Nokia is leading the smartphone race, shipping a record 21.4 million units (around twice that of its nearest competitor RIM) in the first quarter of 2010. As Android-powered devices move up the ladder and Apple continues to gain mainstream appeal as a mobile maker, market researcher Canalys explains why Nokia is still at the top.

Nokia is dominating the smartphone market thanks to aggressive pricing and a wider adoption of smartphone features in mainstream consumer phones.

"For the first time, touch-screens represented over 50% of Nokia's smart phone shipments this quarter, which were historically dominated by the keypad-based candy bar form factors," said Chris Jones, Canalys VP and Principal Analyst in a May 3 press release.

Nokia's "all-you-can-eat" Comes With Music subscription service has also seen wide appeal in China and India. The handset maker has been keeping a keen eye on developing markets, and targeting them with mid-tier smartphones to suit their budgets.

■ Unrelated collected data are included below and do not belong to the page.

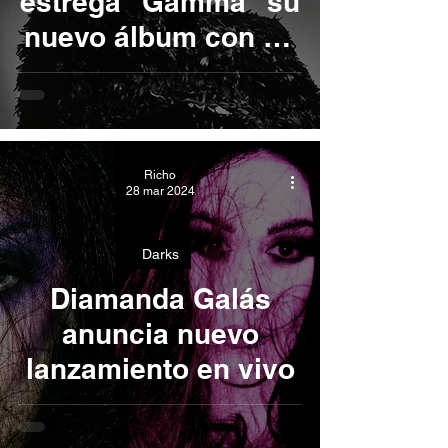
estrega "Gamma" su
nuevo álbum con un
fuerte sonido EBM.
Richo
28 mar 2024
Darks
Diamanda Galás
anuncia nuevo
lanzamiento en vivo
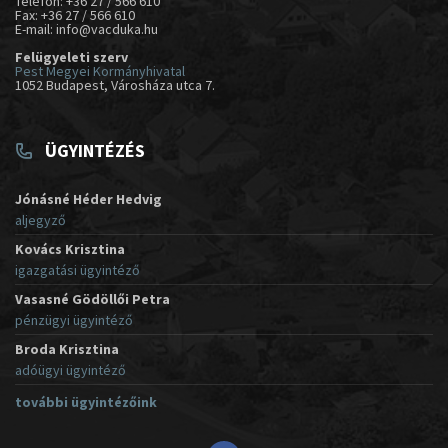
Telefon: +36 27 / 566 610
Fax: +36 27 / 566 610
E-mail: info@vacduka.hu
Felügyeleti szerv
Pest Megyei Kormányhivatal
1052 Budapest, Városháza utca 7.
ÜGYINTÉZÉS
Jónásné Héder Hedvig
aljegyző
Kovács Krisztina
igazgatási ügyintéző
Vasasné Gödöllői Petra
pénzügyi ügyintéző
Broda Krisztina
adóügyi ügyintéző
további ügyintézőink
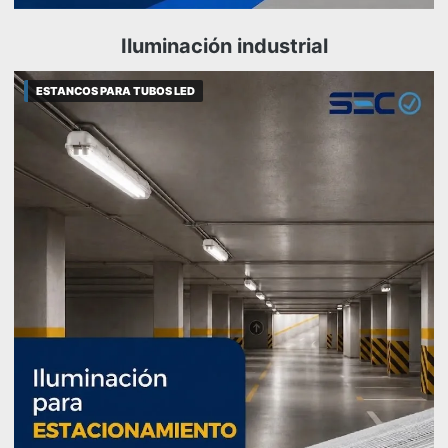
Iluminación industrial
ESTANCOS PARA TUBOS LED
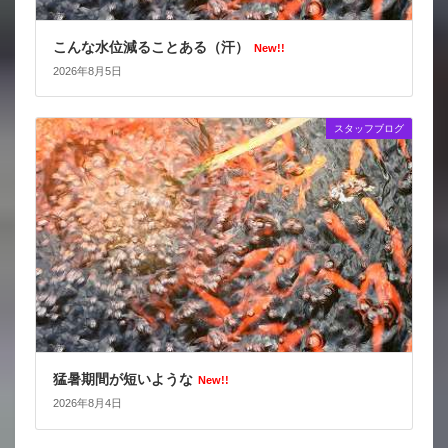
こんな水位減ることある（汗）
New!!
2026年8月5日
スタッフブログ
猛暑期間が短いような
New!!
2026年8月4日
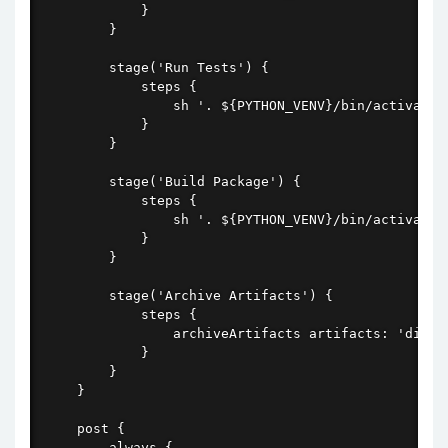
            }

        }

        stage('Run Tests') {

            steps {

                sh '. ${PYTHON_VENV}/bin/activate 
            }

        }

        stage('Build Package') {

            steps {

                sh '. ${PYTHON_VENV}/bin/activate 
            }

        }

        stage('Archive Artifacts') {

            steps {

                archiveArtifacts artifacts: 'dist/*
            }

        }

    }

    post {

        always {
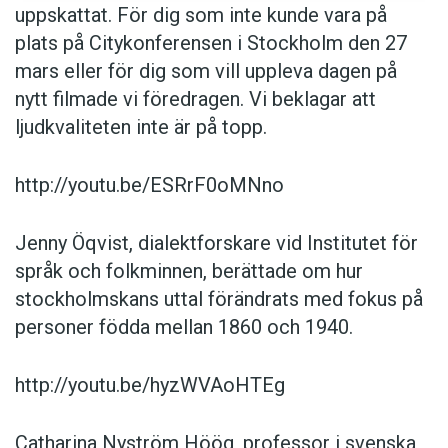
uppskattat. För dig som inte kunde vara på
Här kan du se inspelningarna från Språkforum
plats på Citykonferensen i Stockholm den 27
2014.
mars eller för dig som vill uppleva dagen på
nytt filmade vi föredragen. Vi beklagar att
Anders
ljudkvaliteten inte är på topp.
http://youtu.be/ESRrF0oMNno
Jenny Öqvist, dialektforskare vid Institutet för
språk och folkminnen, berättade om hur
stockholmskans uttal förändrats med fokus på
personer födda mellan 1860 och 1940.
http://youtu.be/hyzWVAoHTEg
Catharina Nyström Höög, professor i svenska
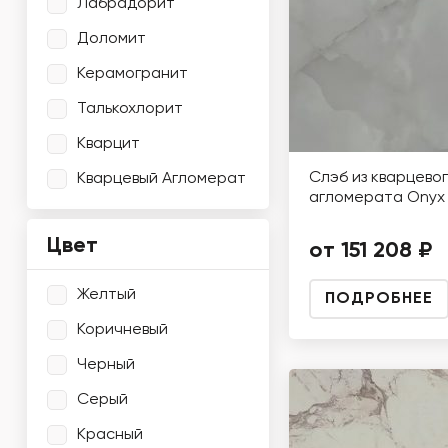
Лабрадорит
Доломит
Керамогранит
Талькохлорит
Кварцит
Слэб из кварцево
Кварцевый Агломерат
агломерата Onyx 
Цвет
от 151 208 ₽
Желтый
ПОДРОБНЕЕ
Коричневый
Черный
Серый
Красный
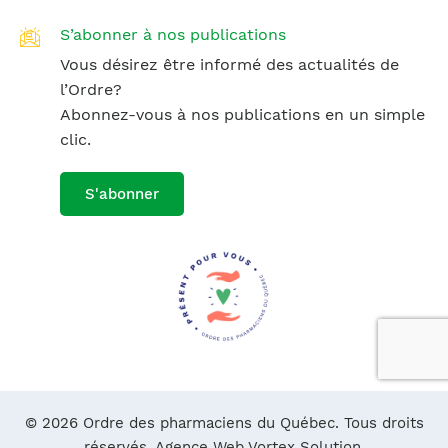
S’abonner à nos publications
Vous désirez être informé des actualités de
l’Ordre?
Abonnez-vous à nos publications en un simple
clic.
S'abonner
© 2026 Ordre des pharmaciens du Québec. Tous droits
réservés.
Agence Web Vortex Solution.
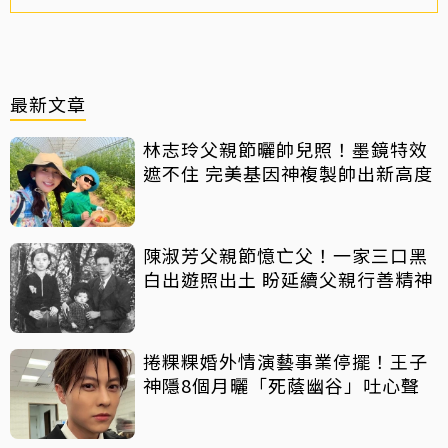
最新文章
林志玲父親節曬帥兒照！墨鏡特效
遮不住 完美基因神複製帥出新高度
陳淑芳父親節憶亡父！一家三口黑
白出遊照出土 盼延續父親行善精神
捲粿粿婚外情演藝事業停擺！王子
神隱8個月曬「死蔭幽谷」吐心聲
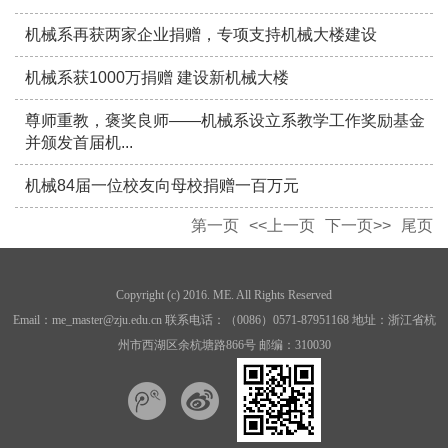
机械系再获两家企业捐赠，专项支持机械大楼建设
机械系获1000万捐赠 建设新机械大楼
尊师重教，褒奖良师——机械系设立系教学工作奖励基金
并颁发首届机...
机械84届一位校友向母校捐赠一百万元
第一页
<<上一页
下一页>>
尾页
Copyright (c) 2016. ME. All Rights Reserved
Email：me_master@zju.edu.cn 联系电话：（0086）0571-87951168 地址：浙江省杭
州市西湖区余杭塘路866号 邮编：310030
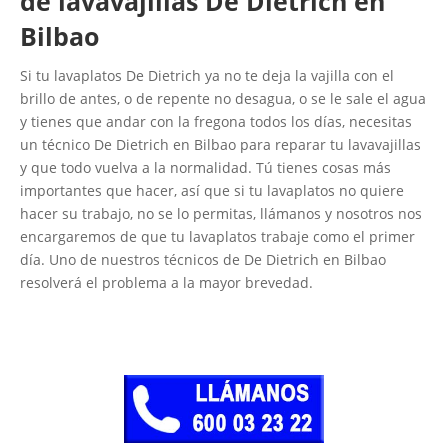
de lavavajillas De Dietrich en
Bilbao
Si tu lavaplatos De Dietrich ya no te deja la vajilla con el
brillo de antes, o de repente no desagua, o se le sale el agua
y tienes que andar con la fregona todos los días, necesitas
un técnico De Dietrich en Bilbao para reparar tu lavavajillas
y que todo vuelva a la normalidad. Tú tienes cosas más
importantes que hacer, así que si tu lavaplatos no quiere
hacer su trabajo, no se lo permitas, llámanos y nosotros nos
encargaremos de que tu lavaplatos trabaje como el primer
día. Uno de nuestros técnicos de De Dietrich en Bilbao
resolverá el problema a la mayor brevedad.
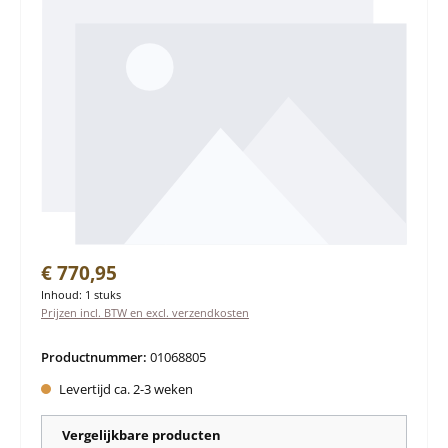
Normale prijs:
€ 770,95
Inhoud:
1 stuks
Prijzen incl. BTW en excl. verzendkosten
Productnummer:
01068805
Levertijd ca. 2-3 weken
Vergelijkbare producten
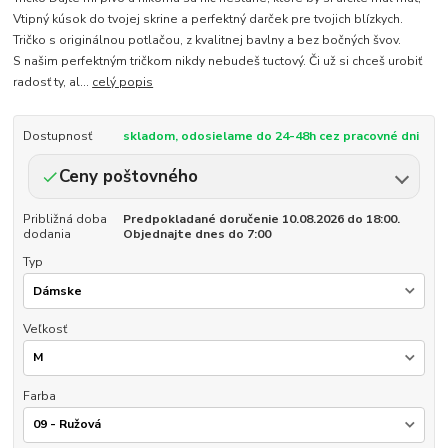
Vtipný kúsok do tvojej skrine a perfektný darček pre tvojich blízkych.
Tričko s originálnou potlačou, z kvalitnej bavlny a bez bočných švov.
S našim perfektným tričkom nikdy nebudeš tuctový. Či už si chceš urobiť
radosť ty, al...
celý popis
Dostupnosť
skladom, odosielame do 24-48h cez pracovné dni
Ceny poštovného
Približná doba
Predpokladané doručenie 10.08.2026 do 18:00.
dodania
Objednajte dnes do 7:00
Typ
Veľkosť
Farba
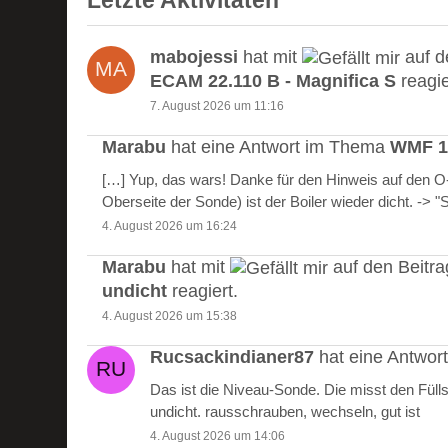
Letzte Aktivitäten
mabojessi
hat mit
auf d
ECAM 22.110 B - Magnifica S
reagie
7. August 2026 um 11:16
Marabu
hat eine Antwort im Thema
WMF 10
[…] Yup, das wars! Danke für den Hinweis auf den 
Oberseite der Sonde) ist der Boiler wieder dicht. -> 
4. August 2026 um 16:24
Marabu
hat mit
auf den Beitr
undicht
reagiert.
4. August 2026 um 15:38
Rucsackindianer87
hat eine Antwo
Das ist die Niveau-Sonde. Die misst den Füll
undicht. rausschrauben, wechseln, gut ist
4. August 2026 um 14:06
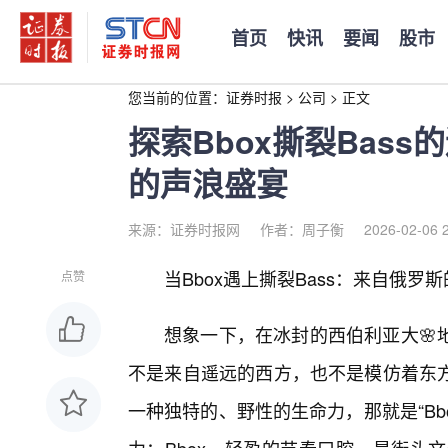
首页
快讯
要闻
股市
您当前的位置：
证券时报
>
公司
>
正文
探索Bbox撕裂Bas
的声浪盛宴
来源：证券时报网
作者：周子衡
2026-02-06 
当Bbox遇上撕裂Bass：来自俄罗
点赞
想象一下，在冰封的西伯利亚大🌸
不是来自遥远的西方，也不是模仿着东
一种独特的、野性的生命力，那就是“Bb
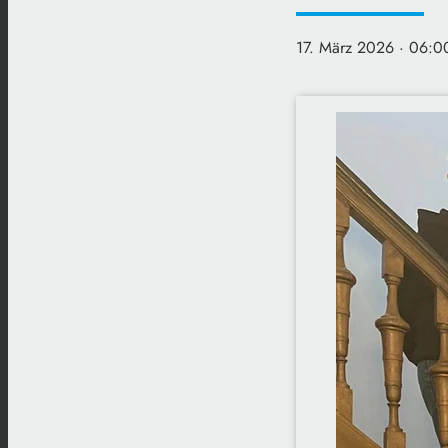
17. März 2026
· 06:0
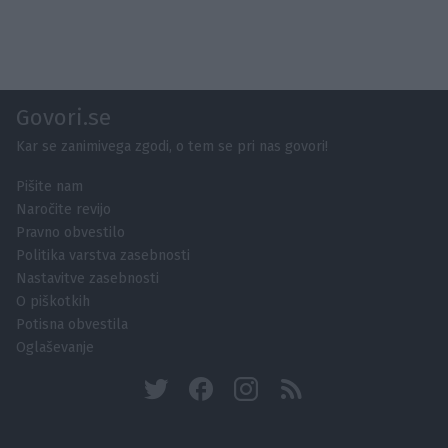
Govori.se
Kar se zanimivega zgodi, o tem se pri nas govori!
Pišite nam
Naročite revijo
Pravno obvestilo
Politika varstva zasebnosti
Nastavitve zasebnosti
O piškotkih
Potisna obvestila
Oglaševanje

But it is not all good news for the mobile maker. "Nokia will need to deliver some strong and attractive product propositions in H2 2010 if it is not to lose momentum and risk falling behind in terms of innovation, as Apple, Google, RIM and Microsoft release updates to their respective platforms," reveals Canalys.

Nokia's nearest competitor, Research in Motion (RIM) also saw year-on-year growth (45.1 percent) in the smartphone market, but its market share is coming under increasing pressure from Apple. Apple's unit shipments have grown by just over 130 percent year-on-year, putting the company's market share at close to 16 percent of the smartphone market (compared to RIM's 19.2 percent).